War in Afghanistan sues Marvel for copyright infringement over 'Infinity War' film

KABUL — Comic giant Marvel has found itself embroiled in a messy copyright battle with the War in Afghanistan after calling its latest Avengers movie "Infinity War," Duffel Blog has learned.

"We take great umbrage at the lack of consideration on the part of Marvel," the War said in a statement. "Everyone knows that there is only one war that is going to go on forever, and we are it."

As the War in Afghanistan reached its 16th birthday and extended its lead as the longest war in U.S. history, it has become very particular about the way it is treated in public discourse.

This year, after obtaining its drivers' license, the war made several remarks about how the first Anglo-Afghanistan war "couldn't protect it forever" and "didn't understand [it] at all." Now it seems that the War in Afghanistan is trying to make sure it has carved out a place in history as a long, bloody, endless conflict.

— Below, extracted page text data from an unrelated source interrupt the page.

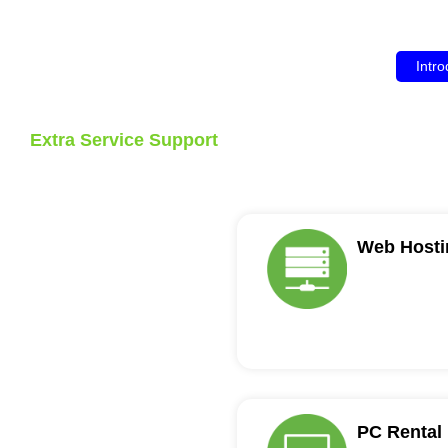
Intro
Extra Service Support
Web Hosti
PC Rental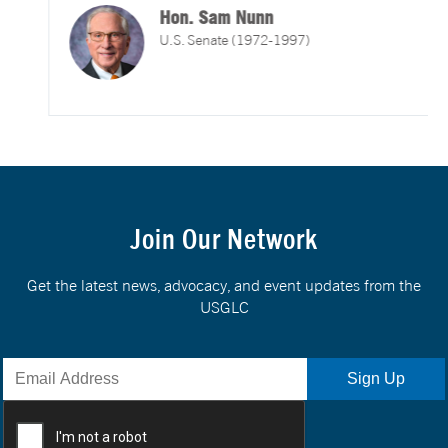
Hon. Sam Nunn
U.S. Senate (1972-1997)
Join Our Network
Get the latest news, advocacy, and event updates from the
USGLC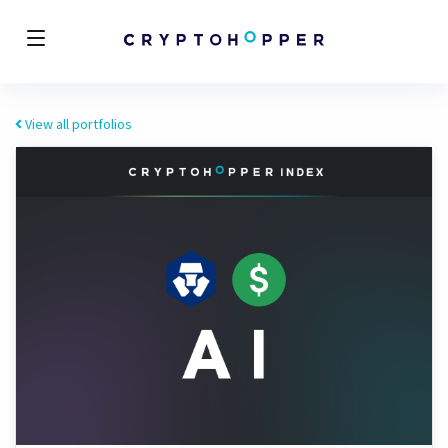
View all portfolios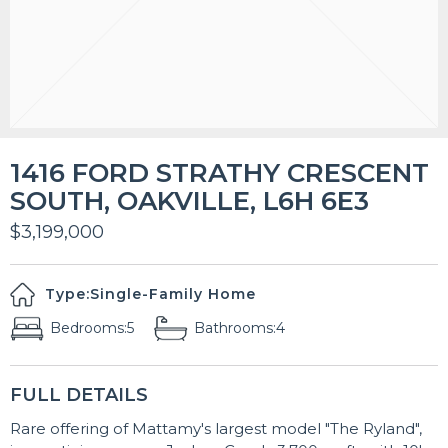
1416 FORD STRATHY CRESCENT
SOUTH, OAKVILLE, L6H 6E3
$3,199,000
Type:
Single-Family Home
Bedrooms:
5
Bathrooms:
4
FULL DETAILS
Rare offering of Mattamy's largest model "The Ryland",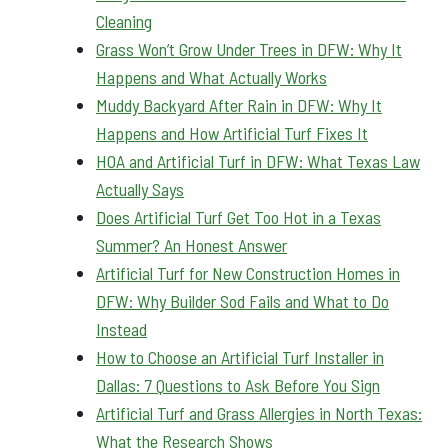
Cleaning
Grass Won’t Grow Under Trees in DFW: Why It
Happens and What Actually Works
Muddy Backyard After Rain in DFW: Why It
Happens and How Artificial Turf Fixes It
HOA and Artificial Turf in DFW: What Texas Law
Actually Says
Does Artificial Turf Get Too Hot in a Texas
Summer? An Honest Answer
Artificial Turf for New Construction Homes in
DFW: Why Builder Sod Fails and What to Do
Instead
How to Choose an Artificial Turf Installer in
Dallas: 7 Questions to Ask Before You Sign
Artificial Turf and Grass Allergies in North Texas:
What the Research Shows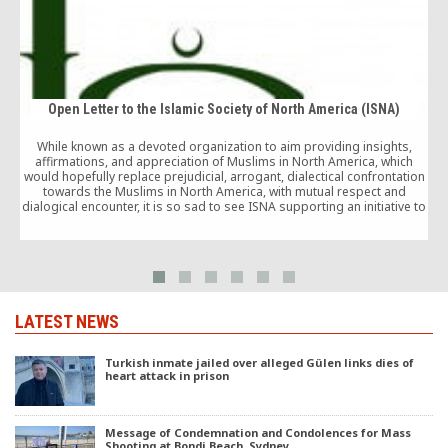
Open Letter to the Islamic Society of North America (ISNA)
While known as a devoted organization to aim providing insights,
affirmations, and appreciation of Muslims in North America, which
i
would hopefully replace prejudicial, arrogant, dialectical confrontation
towards the Muslims in North America, with mutual respect and
dialogical encounter, it is so sad to see ISNA supporting an initiative to
a
demonize another Muslim society which aims to promote Islam and
mutual understanding and tolerance between cultures all over the
world.
LATEST NEWS
Turkish inmate jailed over alleged Gülen links dies of
heart attack in prison
Message of Condemnation and Condolences for Mass
Shooting at Bondi Beach, Sydney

The primary concern with Marvel's title, according to the war in Afghanistan, is brand confusion.

"We have enough trouble getting people to remember things like where Afghanistan is on a map, if the Taliban does or does not exist anymore and if killing any of them will help, or if the rug came from the country or vice versa. We don't need people thinking that there's some guy named Thanos who looks like a California Raisin hanging out in our country and trying to smash mountains," it said.

According to the United States Patent and Trademark Office, there are currently several applications in process for the War in Afghanistan, all filed by different entities within the United States government as well as Afghan natives. The titles potentially under trademark range from "Infinity War" to "Allah of Duty: Infinite Warfare" and "This The War That Doesn't End, It Will Go On And On My Friend."